“The Most Exciting Fishing on Gulf Coast”
What is your favorite way to catch a fish? Is it popping a cork for schooling trout or topwater for big yellow mouths? Maybe it’s tossing spinner baits and big reds cruising a shoreline or even jigging deep water passes for whatever bites. Well if your answer isn’t sight fishing for red fish than that’s probably because you never experienced it. Sight fishing for reds is no doubt the most exhilarating fishing experience our coastal waters have to offer. It’s a combination between hunting and fishing. You get the experience of actually stalking a fish rather than casting and hoping for a bite.
The key to sight fishing is sunlight and clean water. Grass typically is the key for clean water. Many different eco systems provide different types of grass but grass is the key to filtering out clean water which is essentially to being able to see a red fish swimming. Also try and focus on sunny days when trying to sight fish reds. When a big cloud passes in front of the sun it’s like a light switch being turned to off and dark in a room. Also elevate yourself in your boat. You want to get high in your boat where your eyes can cut into the water. Build a stand or use a very sturdy ice chest on the bow of the boat as it will help you see much better into the water. Also always keep the sun at your back. You can not see into the water and into the sun at the same time, but when the sun is at your back you can see everything. Types of lures to through can very greatly. We like to throw the Matrix Craw a lot. Yes it’s a crawfish built for bass, but red fish love it. Craws are great in very grassy situations as you can rig them weedless and swam over the grass perfectly. Simply put your trolling motor at a nice cruising speed and keep you poles locked and loaded. What’s great about sight fishing is that you may catch a limit of reds and only made 15 cast all day. There isn’t a need to make 500 cast a morning when sight fishing. We call them pumpkins as they get golden bronze when floating over certain grass types. They stick out like a sore thumb. Now when we sight fish over sandy banks the reds are harder to see and are more silver. The key is to see the red before he sees you. If you make a good cast in front of an unsuspicious fish you hook up ratio is close to 90 percent.
Now when you find the mother load of red fish in a shallow pond or on a clean shoreline in a bay it is a beautiful sight.

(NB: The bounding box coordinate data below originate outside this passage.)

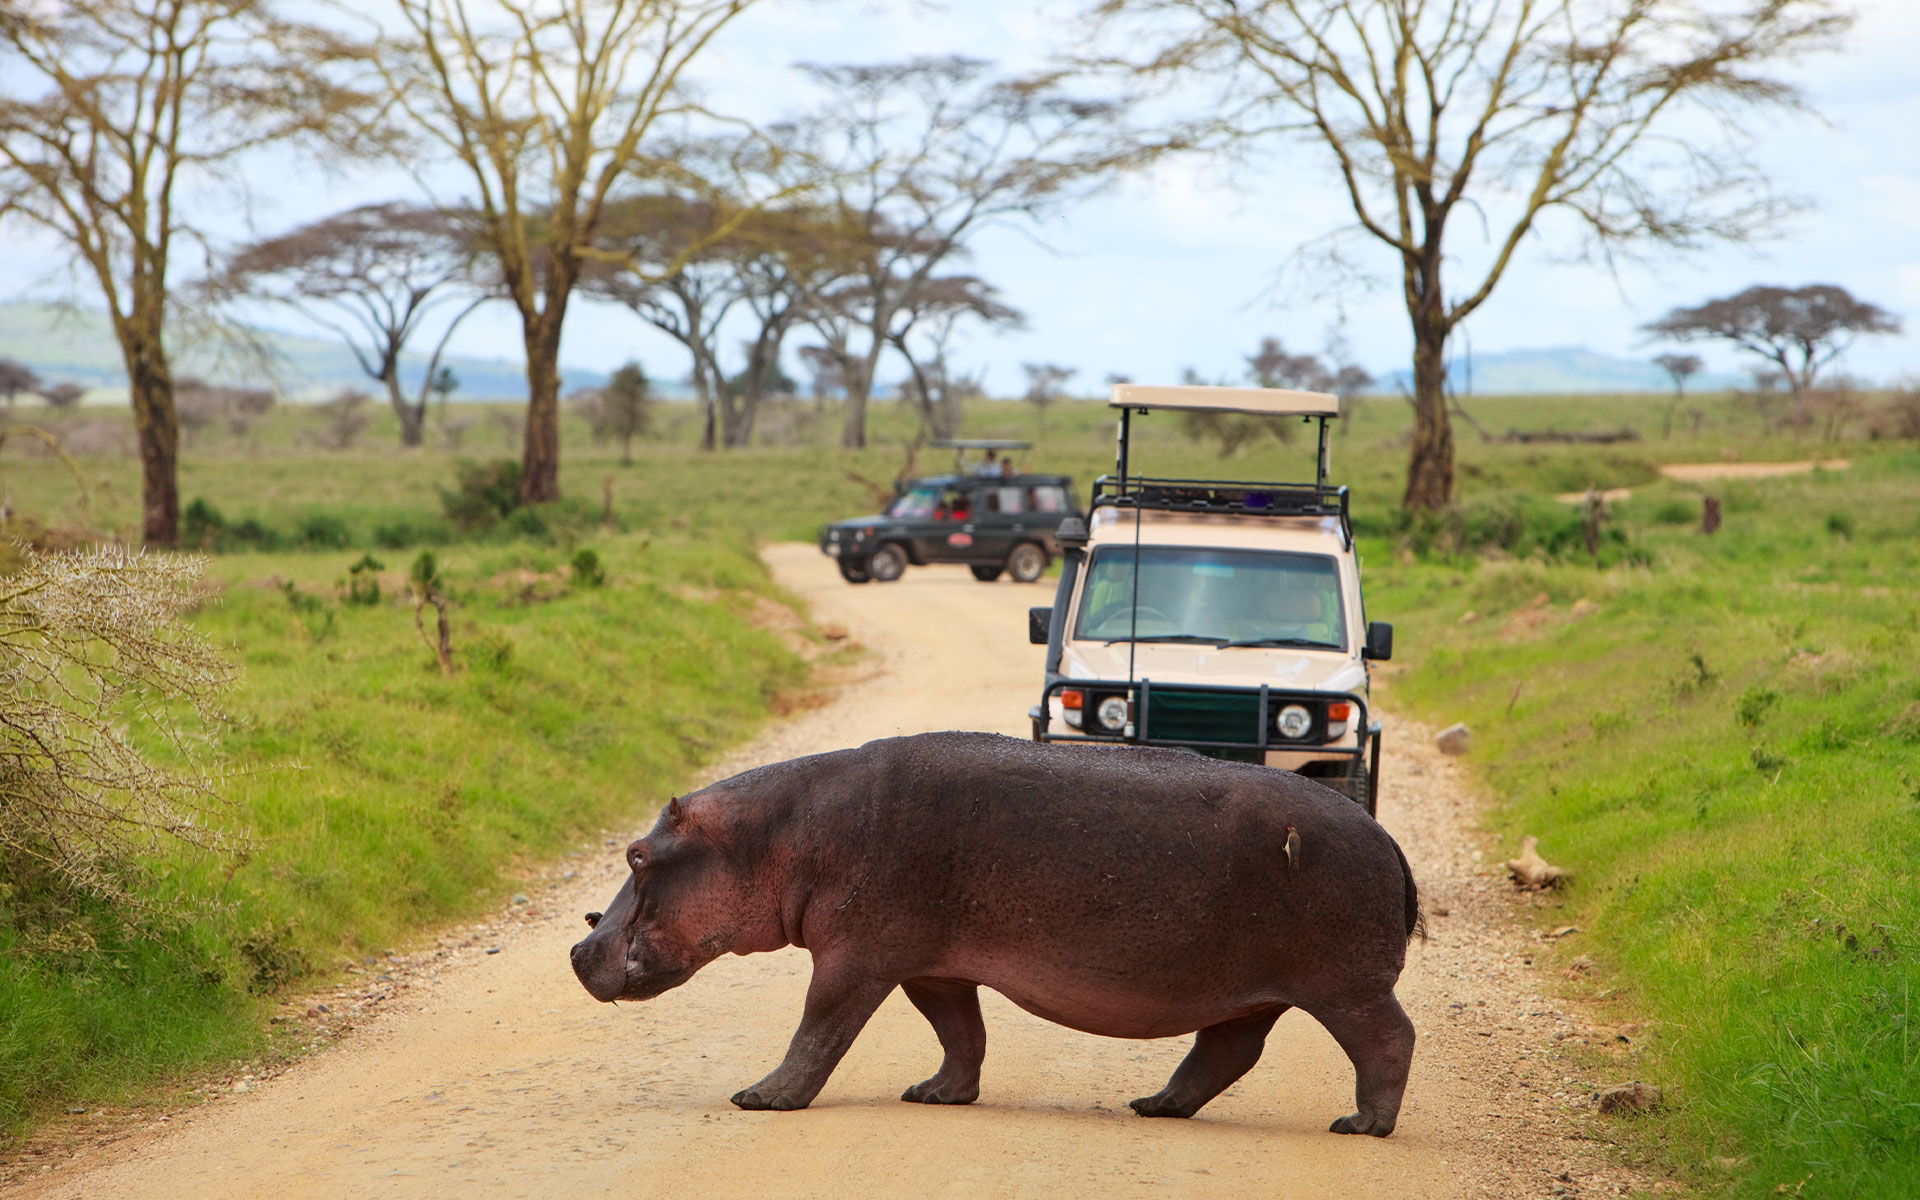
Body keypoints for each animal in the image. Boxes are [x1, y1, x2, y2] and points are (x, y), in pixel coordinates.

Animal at [560, 729, 1420, 1128]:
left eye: (639, 855)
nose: (577, 948)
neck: (777, 834)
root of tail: (1389, 840)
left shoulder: (856, 958)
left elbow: (819, 1028)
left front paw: (758, 1099)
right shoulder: (931, 966)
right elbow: (960, 1032)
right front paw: (936, 1095)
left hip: (1344, 984)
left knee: (1388, 1039)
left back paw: (1361, 1125)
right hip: (1256, 991)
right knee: (1227, 1049)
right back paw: (1153, 1106)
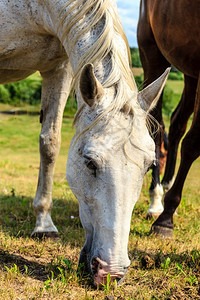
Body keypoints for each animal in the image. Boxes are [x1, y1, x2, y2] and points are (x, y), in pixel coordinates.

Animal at [0, 0, 169, 286]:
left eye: (149, 166)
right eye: (89, 162)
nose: (111, 272)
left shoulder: (59, 68)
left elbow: (50, 142)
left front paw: (44, 224)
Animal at [138, 0, 200, 238]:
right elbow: (193, 144)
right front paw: (165, 221)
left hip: (190, 71)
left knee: (177, 123)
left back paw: (166, 185)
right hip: (152, 55)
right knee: (157, 130)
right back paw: (157, 201)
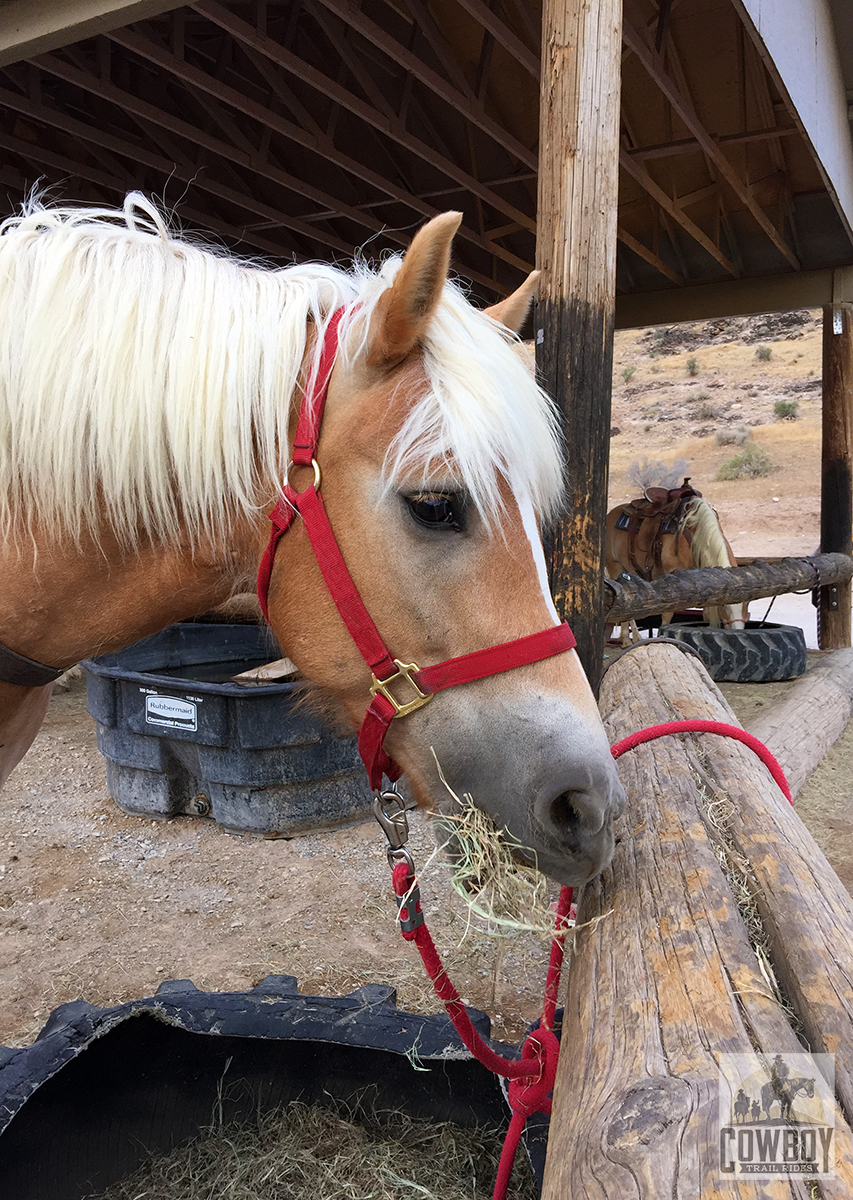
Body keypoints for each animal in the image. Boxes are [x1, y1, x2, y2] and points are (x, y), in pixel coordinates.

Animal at [607, 475, 748, 638]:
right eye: (724, 606)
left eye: (747, 605)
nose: (737, 631)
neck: (694, 534)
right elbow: (667, 614)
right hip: (615, 567)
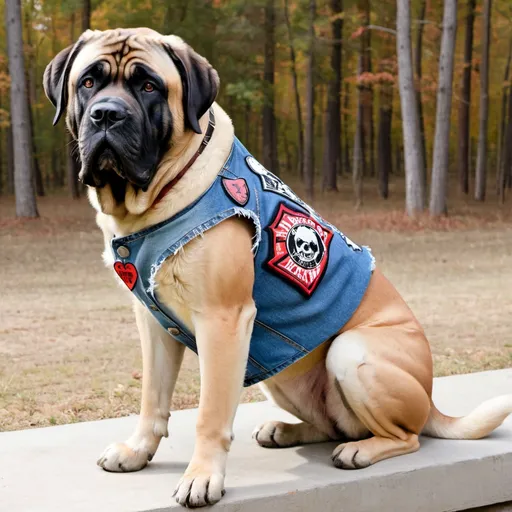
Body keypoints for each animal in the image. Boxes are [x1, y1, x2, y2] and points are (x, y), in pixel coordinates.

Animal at [45, 28, 512, 508]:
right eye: (88, 82)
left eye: (149, 86)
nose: (106, 114)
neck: (156, 196)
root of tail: (432, 400)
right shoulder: (153, 320)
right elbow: (152, 399)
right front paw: (137, 452)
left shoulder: (224, 321)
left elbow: (210, 413)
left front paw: (202, 477)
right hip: (281, 376)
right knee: (331, 425)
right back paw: (286, 430)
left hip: (352, 352)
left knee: (406, 436)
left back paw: (361, 450)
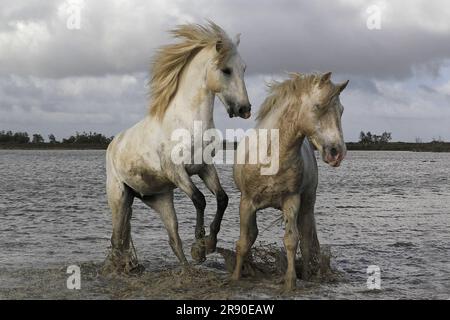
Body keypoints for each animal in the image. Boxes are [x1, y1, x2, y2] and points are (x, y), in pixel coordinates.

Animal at [106, 22, 253, 272]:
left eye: (244, 68)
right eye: (226, 70)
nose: (245, 109)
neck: (188, 123)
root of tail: (113, 144)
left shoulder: (205, 167)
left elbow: (222, 198)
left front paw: (208, 245)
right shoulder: (177, 171)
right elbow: (200, 199)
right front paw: (200, 244)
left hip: (160, 199)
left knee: (172, 238)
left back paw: (185, 268)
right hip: (119, 197)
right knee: (117, 239)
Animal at [232, 72, 348, 290]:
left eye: (342, 110)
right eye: (318, 106)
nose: (337, 152)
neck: (272, 155)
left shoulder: (291, 201)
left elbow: (291, 240)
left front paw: (290, 281)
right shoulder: (246, 202)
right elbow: (243, 242)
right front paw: (235, 276)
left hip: (307, 204)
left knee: (306, 240)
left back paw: (307, 276)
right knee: (252, 235)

Schools can get up to hundred fish balled up in a thirty foot radius cruising around looking to massacre anything that gets in their way. Also one of the most beautiful sights in all of fishing is coming onto a shallow flat early on a slick calm morning and seeing red tails popping up all over the flat. Yes that’s right, red fish are known to lift their tails completely out of the water while scurrying up food out of the mud. So for those who have caught many reds in a certain shallow area try this technique and see just how efficient and exciting this style of fishing is.